Trump says he will patrol D.C. streets with police, military on Thursday
President Donald Trump said he will join law enforcement officials on D.C. streets Thursday, as his administration continues its effort to exert control over the capital city.
“I’m going to be going out tonight with the police and with the military, of course,” Trump said in an interview with talk show host Todd Starnes.
The White House and the administration of D.C. Mayor Muriel E. Bowser (D) declined to comment on the president’s plans.
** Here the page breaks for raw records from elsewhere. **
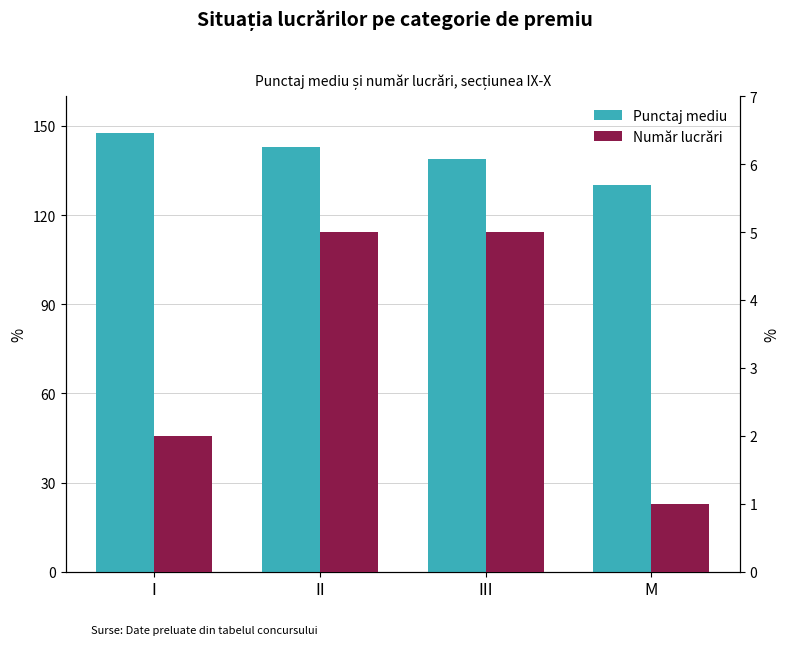

What is the total value across all series at III?

143.8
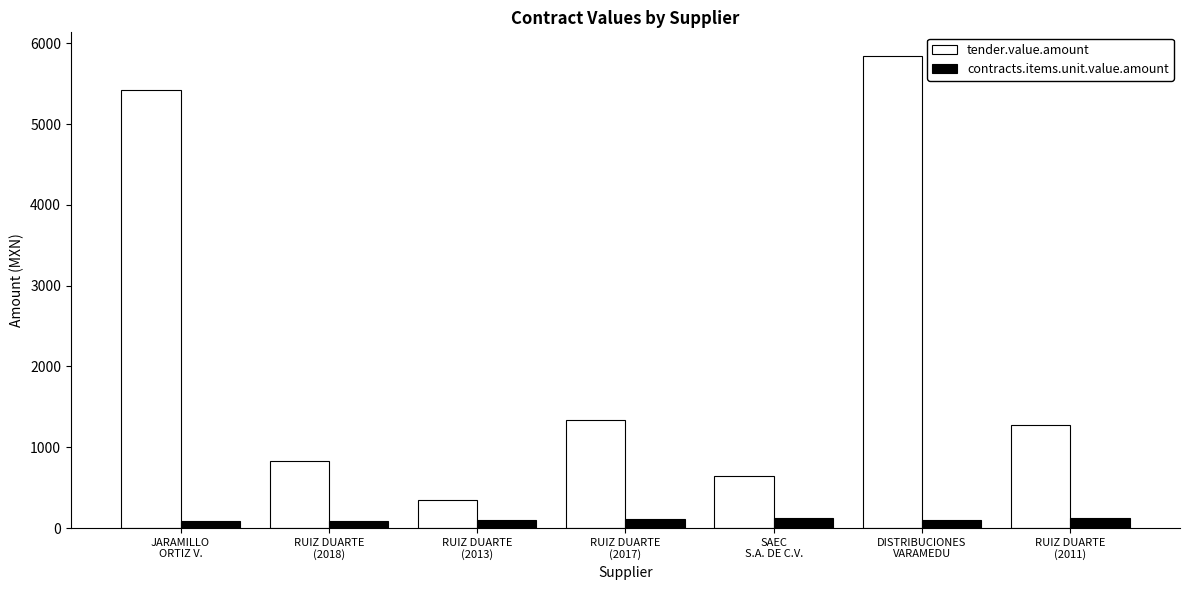

What are all the series names shown in the legend?

tender.value.amount, contracts.items.unit.value.amount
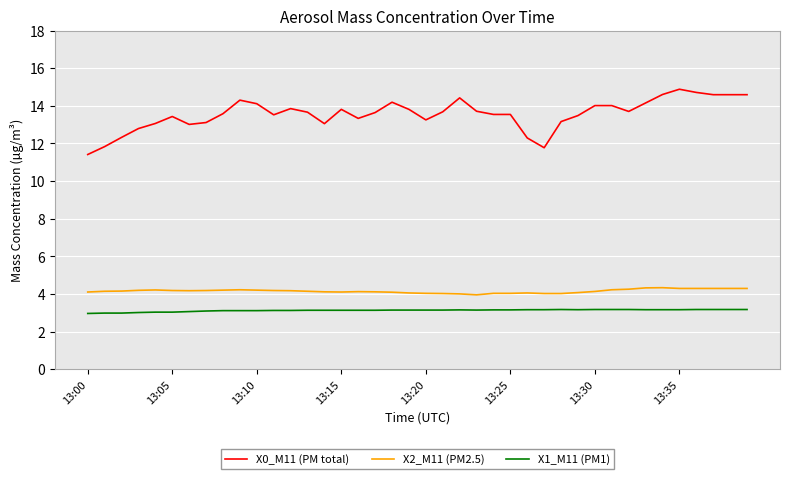

Which series has the largest total across all categories?

X0_M11 (PM total)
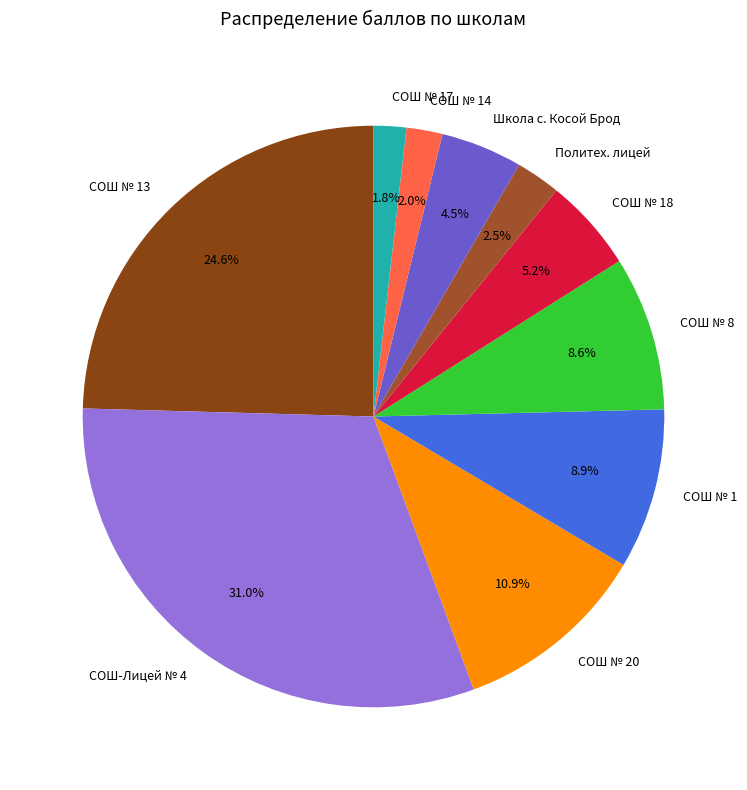

How many slices are in this pie chart?

10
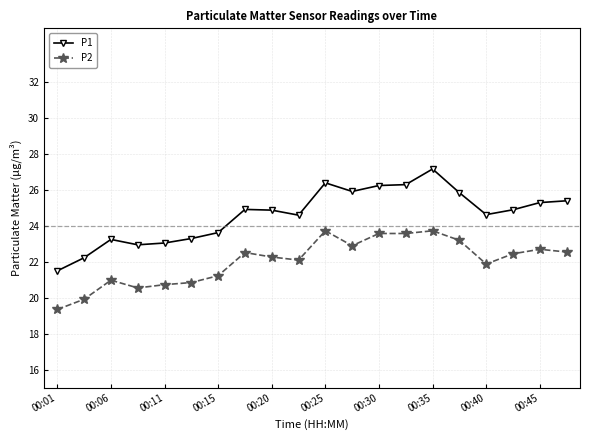

List the series in order of their overall mean, lowest first.

P2, P1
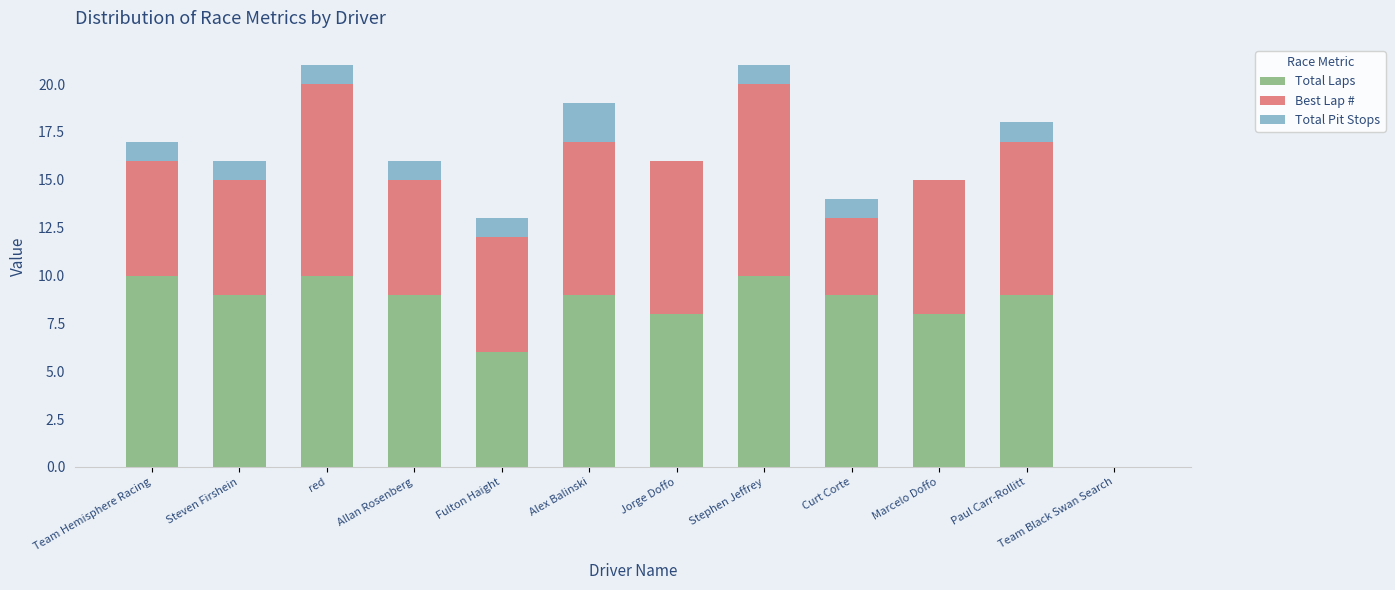

At which label is Total Laps closest to 5?

Fulton Haight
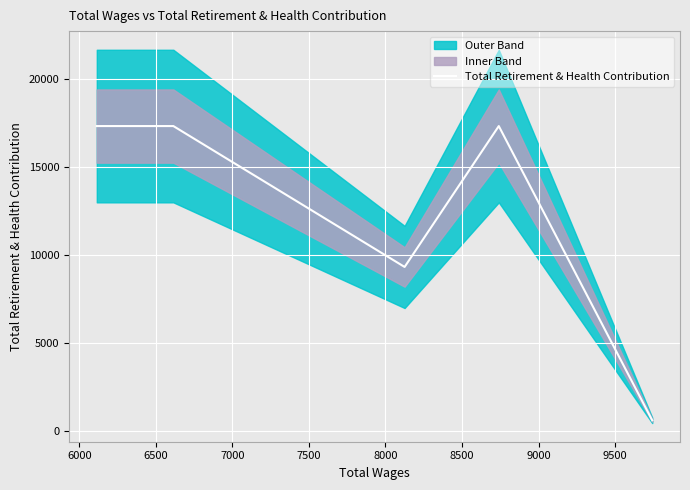

Count the values in the range 9316 to 17305.

4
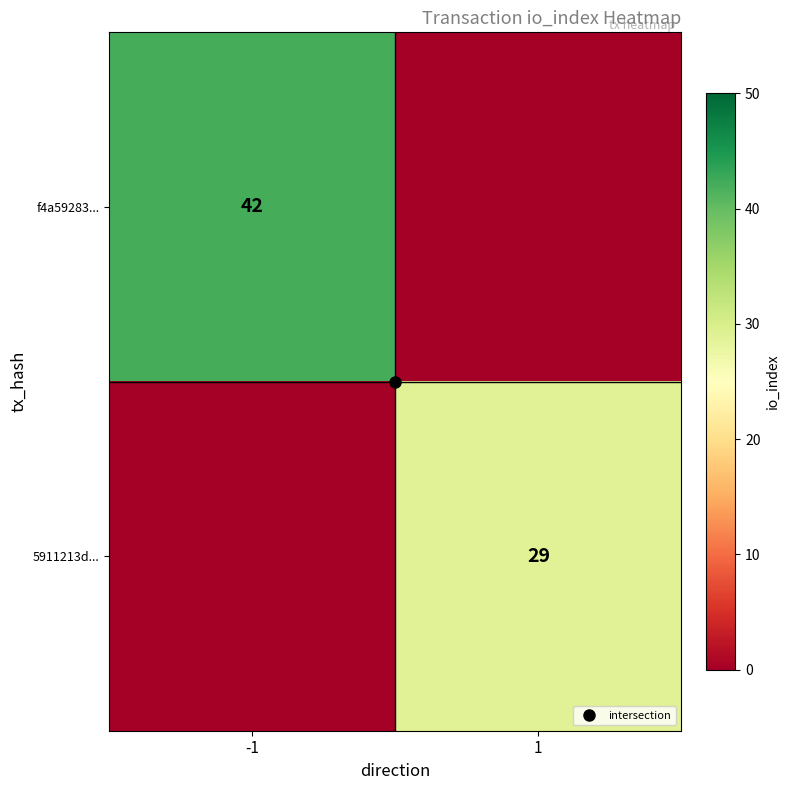

At which label does 5911213d... reach its minimum?

-1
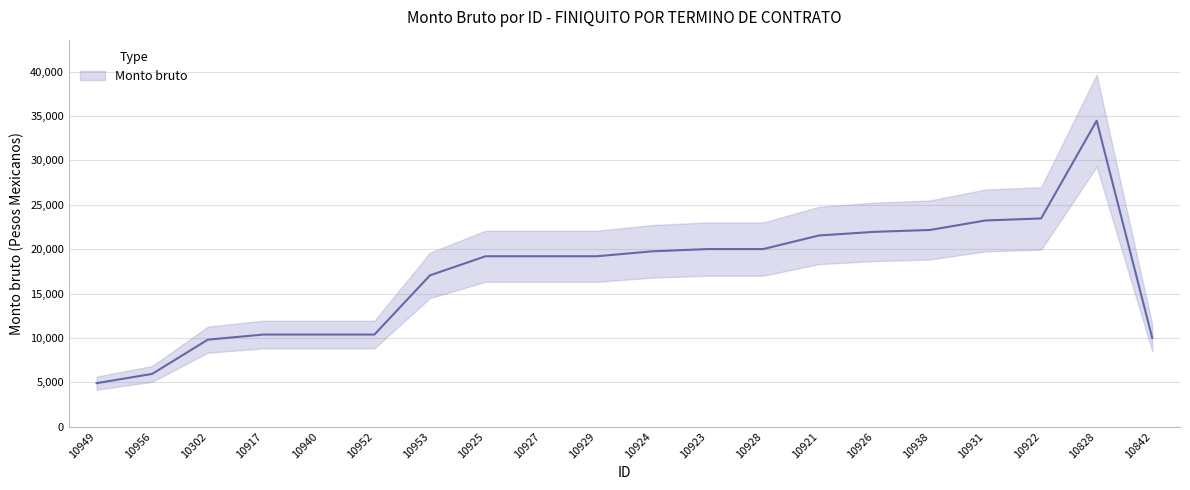

List the labels in order of value, largest first.

10828, 10922, 10931, 10938, 10926, 10921, 10923, 10928, 10924, 10925, 10927, 10929, 10953, 10917, 10940, 10952, 10842, 10302, 10956, 10949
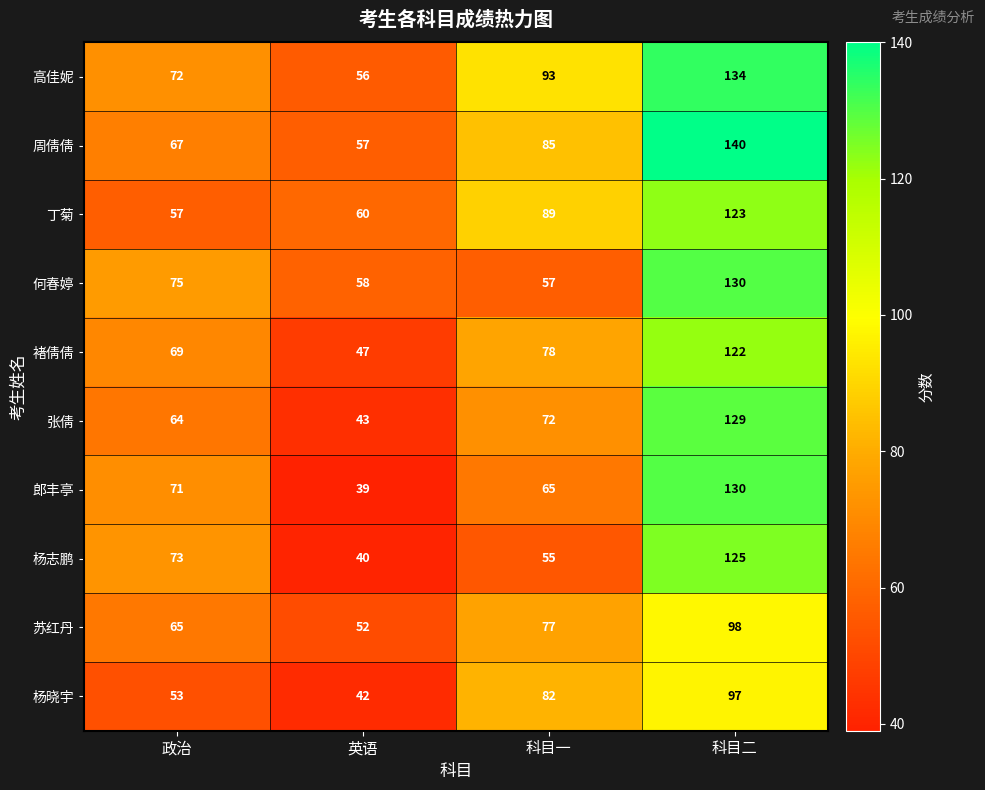

What is the minimum value for 杨志鹏?

40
A D.C. police spokesperson said they didn’t have additional information.
Earlier this month, Trump ordered a federal takeover of the D.C. police force, an extraordinary flex of federal power and part of his wide-reaching effort to make his mark on deep-blue American cities, which he has described as chaotic dystopias in need of occupation.
While a judge walked back some of Trump’s efforts to put his staff at the helm of the D.C. police department, his administration has successfully infused the city with federal law enforcement agents and transformed a jurisdiction historically accepting of immigrants into ripe ground for Immigration and Customs Enforcement agents to detain people.
Over the past week, the Trump administration has repeatedly taken credit for bringing down crime in the nation’s capital, touting the number of arrests made daily and arguing the surge in federal law enforcement is making the city safer.
Speaking to reporters Thursday morning before the president’s announcement, Bowser said the city’s police department had overseen significant drops in violent crime before the Trump administration’s actions.
“Our police department has been consistently precipitously driving down crime for the last two years,” she said at a news conference, calling the D.C. police department’s work “effective.”
Bowser added that an order from U.S. Attorney General Pam Bondi seeking to compel D.C. police to cooperate with federal officers “almost exclusively focused on immigration enforcement and homeless encampment enforcement,” rather than crime.
“I’ll let you draw your own conclusions,” Bowser said.